Yessir, amps should be in Marks hands tomorrow. trio of mosconis


----------



## casey (Dec 4, 2006)

Been in MD all weekend at a race at MIR. Mark was kind enough to send me a pic of my new amps that arrived a few days ago  Everything looks good, just need to get the rack back to him for a couple of modifications to mount them


----------



## Notloudenuf (Sep 14, 2008)

Very nice Casey! I'm sure those will not only look but will sound excellent as well.
I'm ready to check out the finished system.


----------



## Beckerson1 (Jul 3, 2012)

casey said:


> Been in MD all weekend at a race at MIR. Mark was kind enough to send me a pic of my new amps that arrived a few days ago  Everything looks good, just need to get the rack back to him for a couple of modifications to mount them


:faint:


----------



## captainobvious (Mar 11, 2006)

casey said:


> Been in MD all weekend at a race at MIR. Mark was kind enough to send me a pic of my new amps that arrived a few days ago  Everything looks good, just need to get the rack back to him for a couple of modifications to mount them


Awesome, nice choice Casey. I think you will be VERY happy with those.


----------



## crea_78 (Jan 6, 2014)

Congrats Casey!! Have to say that I am 'a little jealous' right now  Maybe one day I will get a 200.4 to power my tweets and mids.


----------



## casey (Dec 4, 2006)

Thanks guys. Cant wait to get these installed and everything dialed back in.


----------



## casey (Dec 4, 2006)

A little off topic, but here's a clip of one of the finals at the race I went to this weekend. The event puts classes of import and domestic cars together that run similar times. It makes for some great racing you wouldn't see elsewhere since the cars would never be in the same class otherwise.

https://www.facebook.com/video.php?v=747719001949368


----------



## bertholomey (Dec 27, 2007)

That was really cool - to see that big firebird come off the ground, and then the little car just pull away....amazing time / speed as well!


----------



## Notloudenuf (Sep 14, 2008)

That Honda was GONE. That was insane!


----------



## Mic10is (Aug 20, 2007)

If you need or want any help tuning. Just lmk and I am sure we can work something out and meet up somewhere or something


----------



## casey (Dec 4, 2006)

Mic10is said:


> If you need or want any help tuning. Just lmk and I am sure we can work something out and meet up somewhere or something


Mic that would be awesome! I really appreciate the offer. As happy as Jason is and everyone that has listened to his car, I cant turn that down. Plus your credentials speak for themselves


----------



## captainobvious (Mar 11, 2006)

Yeah, he's ok....I guess...


----------



## Mic10is (Aug 20, 2007)

captainobvious said:


> Yeah, he's ok....I guess...


I cant argue with that


----------



## casey (Dec 4, 2006)

lol if Steve gives the meh hes ok, then Im ok with that.

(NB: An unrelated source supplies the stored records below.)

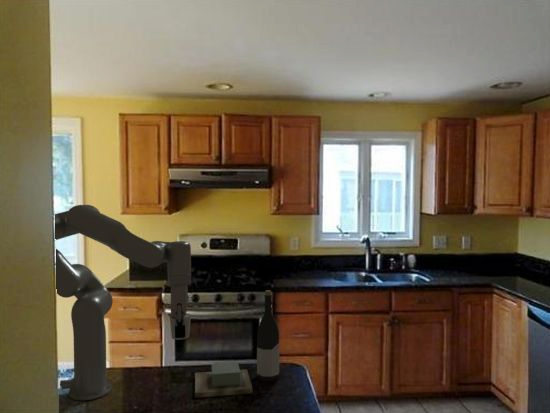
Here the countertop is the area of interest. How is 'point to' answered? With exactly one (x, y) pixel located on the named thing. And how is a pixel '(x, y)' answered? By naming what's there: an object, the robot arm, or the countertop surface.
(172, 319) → the grey tapered cup
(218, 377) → the sage block
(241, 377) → the board
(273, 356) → the wine bottle
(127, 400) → the countertop surface
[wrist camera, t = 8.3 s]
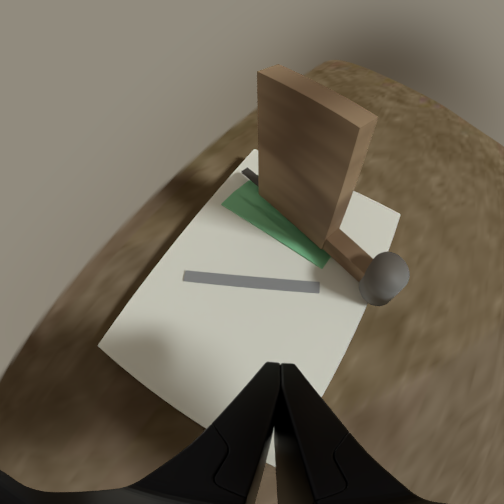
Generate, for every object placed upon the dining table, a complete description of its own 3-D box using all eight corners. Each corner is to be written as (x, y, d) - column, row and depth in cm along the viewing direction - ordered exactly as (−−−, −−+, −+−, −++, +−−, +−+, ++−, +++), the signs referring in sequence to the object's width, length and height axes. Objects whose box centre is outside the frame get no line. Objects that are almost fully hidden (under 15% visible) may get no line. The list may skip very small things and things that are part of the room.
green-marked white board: (395, 223, 18) (401, 213, 17) (276, 464, 12) (277, 468, 11) (254, 159, 21) (254, 147, 20) (105, 349, 15) (96, 345, 14)
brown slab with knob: (400, 288, 14) (484, 191, 7) (378, 313, 14) (467, 223, 7) (256, 163, 19) (254, 49, 12) (232, 178, 18) (220, 61, 11)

Did a little work today. Since I have 4 channel RCAs and my subs and mid bass will be on separate amps now, instead of rerunning new RCA (HUGE pain in the ass!) I decided to buy some female RCA ends from partsexpress.com and make extensions. 

I have 5 pairs of Esoteric Audio Musica500 I have been saving. Picked them up over a year ago when someone was blowing them out on ebay for $6 a pair. They are as nice as any RCA ive seen. 

I took one and cut to length for two extensions to start putting on the female ends.

I cut off the insulation and pulled the foil off and twisted the shield into a single strand





tinned the shield and signal wire



soldered the shield to the outter/crimp and soldered the signal to the inner tab





crimped to the wire, and screwed it together. Voila! Looks like a professional did it


----------



## captainobvious (Mar 11, 2006)

I like the strain relief on those connectors.


----------



## casey (Dec 4, 2006)

thanks Steve. They are pretty high quality and inexpensive. I picked up a second set just in case


----------



## Coppertone (Oct 4, 2011)

Looks very nice, now we wait.


----------



## casey (Dec 4, 2006)

yep! 

Dropped by Marks place today to give him the amp rack. Took a short look at my new amps as well. 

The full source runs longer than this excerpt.